No record may be left out; print them all verbatim.

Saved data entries
=== Section Start ===

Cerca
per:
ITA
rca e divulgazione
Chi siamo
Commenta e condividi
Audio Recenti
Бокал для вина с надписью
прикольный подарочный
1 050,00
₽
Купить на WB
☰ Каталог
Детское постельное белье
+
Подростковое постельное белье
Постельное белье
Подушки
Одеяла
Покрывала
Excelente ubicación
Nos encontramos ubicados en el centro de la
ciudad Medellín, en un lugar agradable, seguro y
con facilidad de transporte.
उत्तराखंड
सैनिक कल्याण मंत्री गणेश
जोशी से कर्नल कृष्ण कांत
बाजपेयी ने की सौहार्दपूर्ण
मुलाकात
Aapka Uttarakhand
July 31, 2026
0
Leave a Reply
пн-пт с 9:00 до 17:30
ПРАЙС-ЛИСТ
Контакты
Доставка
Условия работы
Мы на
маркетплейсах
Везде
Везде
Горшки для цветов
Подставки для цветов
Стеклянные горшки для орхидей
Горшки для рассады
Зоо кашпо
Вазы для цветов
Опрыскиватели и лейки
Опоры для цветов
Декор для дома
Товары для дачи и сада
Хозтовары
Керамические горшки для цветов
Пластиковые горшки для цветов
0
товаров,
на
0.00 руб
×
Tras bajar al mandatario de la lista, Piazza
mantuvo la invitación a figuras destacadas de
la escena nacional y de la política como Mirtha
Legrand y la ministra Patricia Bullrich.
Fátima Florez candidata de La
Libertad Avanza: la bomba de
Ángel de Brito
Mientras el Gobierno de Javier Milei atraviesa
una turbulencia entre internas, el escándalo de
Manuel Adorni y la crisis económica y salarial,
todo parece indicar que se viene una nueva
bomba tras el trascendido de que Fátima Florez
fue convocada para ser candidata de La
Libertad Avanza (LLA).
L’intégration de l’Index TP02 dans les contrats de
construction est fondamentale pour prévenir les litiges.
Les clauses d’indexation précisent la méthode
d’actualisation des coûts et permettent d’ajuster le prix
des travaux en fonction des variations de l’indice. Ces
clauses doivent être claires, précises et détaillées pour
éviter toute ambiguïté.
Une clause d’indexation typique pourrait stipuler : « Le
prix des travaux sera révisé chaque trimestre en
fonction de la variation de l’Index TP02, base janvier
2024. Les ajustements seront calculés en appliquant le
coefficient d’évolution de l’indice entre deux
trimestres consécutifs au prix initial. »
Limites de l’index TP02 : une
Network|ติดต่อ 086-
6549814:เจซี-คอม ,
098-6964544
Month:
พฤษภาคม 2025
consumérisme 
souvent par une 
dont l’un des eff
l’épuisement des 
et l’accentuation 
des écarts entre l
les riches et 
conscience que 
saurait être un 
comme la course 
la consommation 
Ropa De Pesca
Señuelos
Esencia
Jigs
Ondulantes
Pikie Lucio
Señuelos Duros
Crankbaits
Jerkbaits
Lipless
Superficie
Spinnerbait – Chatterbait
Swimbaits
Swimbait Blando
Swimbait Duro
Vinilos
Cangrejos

=== Section End ===

> _SOLUTION FOR THIS TASK_
Cerca
per:
ITA
rca e divulgazione
Chi siamo
Commenta e condividi
Audio Recenti
Бокал для вина с надписью
прикольный подарочный
1 050,00
₽
Купить на WB
☰ Каталог
Детское постельное белье
+
Подростковое постельное белье
Постельное белье
Подушки
Одеяла
Покрывала
Excelente ubicación
Nos encontramos ubicados en el centro de la
ciudad Medellín, en un lugar agradable, seguro y
con facilidad de transporte.
उत्तराखंड
सैनिक कल्याण मंत्री गणेश
जोशी से कर्नल कृष्ण कांत
बाजपेयी ने की सौहार्दपूर्ण
मुलाकात
Aapka Uttarakhand
July 31, 2026
0
Leave a Reply
пн-пт с 9:00 до 17:30
ПРАЙС-ЛИСТ
Контакты
Доставка
Условия работы
Мы на
маркетплейсах
Везде
Везде
Горшки для цветов
Подставки для цветов
Стеклянные горшки для орхидей
Горшки для рассады
Зоо кашпо
Вазы для цветов
Опрыскиватели и лейки
Опоры для цветов
Декор для дома
Товары для дачи и сада
Хозтовары
Керамические горшки для цветов
Пластиковые горшки для цветов
0
товаров,
на
0.00 руб
×
Tras bajar al mandatario de la lista, Piazza
mantuvo la invitación a figuras destacadas de
la escena nacional y de la política como Mirtha
Legrand y la ministra Patricia Bullrich.
Fátima Florez candidata de La
Libertad Avanza: la bomba de
Ángel de Brito
Mientras el Gobierno de Javier Milei atraviesa
una turbulencia entre internas, el escándalo de
Manuel Adorni y la crisis económica y salarial,
todo parece indicar que se viene una nueva
bomba tras el trascendido de que Fátima Florez
fue convocada para ser candidata de La
Libertad Avanza (LLA).
L’intégration de l’Index TP02 dans les contrats de
construction est fondamentale pour prévenir les litiges.
Les clauses d’indexation précisent la méthode
d’actualisation des coûts et permettent d’ajuster le prix
des travaux en fonction des variations de l’indice. Ces
clauses doivent être claires, précises et détaillées pour
éviter toute ambiguïté.
Une clause d’indexation typique pourrait stipuler : « Le
prix des travaux sera révisé chaque trimestre en
fonction de la variation de l’Index TP02, base janvier
2024. Les ajustements seront calculés en appliquant le
coefficient d’évolution de l’indice entre deux
trimestres consécutifs au prix initial. »
Limites de l’index TP02 : une
Network|ติดต่อ 086-
6549814:เจซี-คอม ,
098-6964544
Month:
พฤษภาคม 2025
consumérisme 
souvent par une 
dont l’un des eff
l’épuisement des 
et l’accentuation 
des écarts entre l
les riches et 
conscience que 
saurait être un 
comme la course 
la consommation 
Ropa De Pesca
Señuelos
Esencia
Jigs
Ondulantes
Pikie Lucio
Señuelos Duros
Crankbaits
Jerkbaits
Lipless
Superficie
Spinnerbait – Chatterbait
Swimbaits
Swimbait Blando
Swimbait Duro
Vinilos
Cangrejos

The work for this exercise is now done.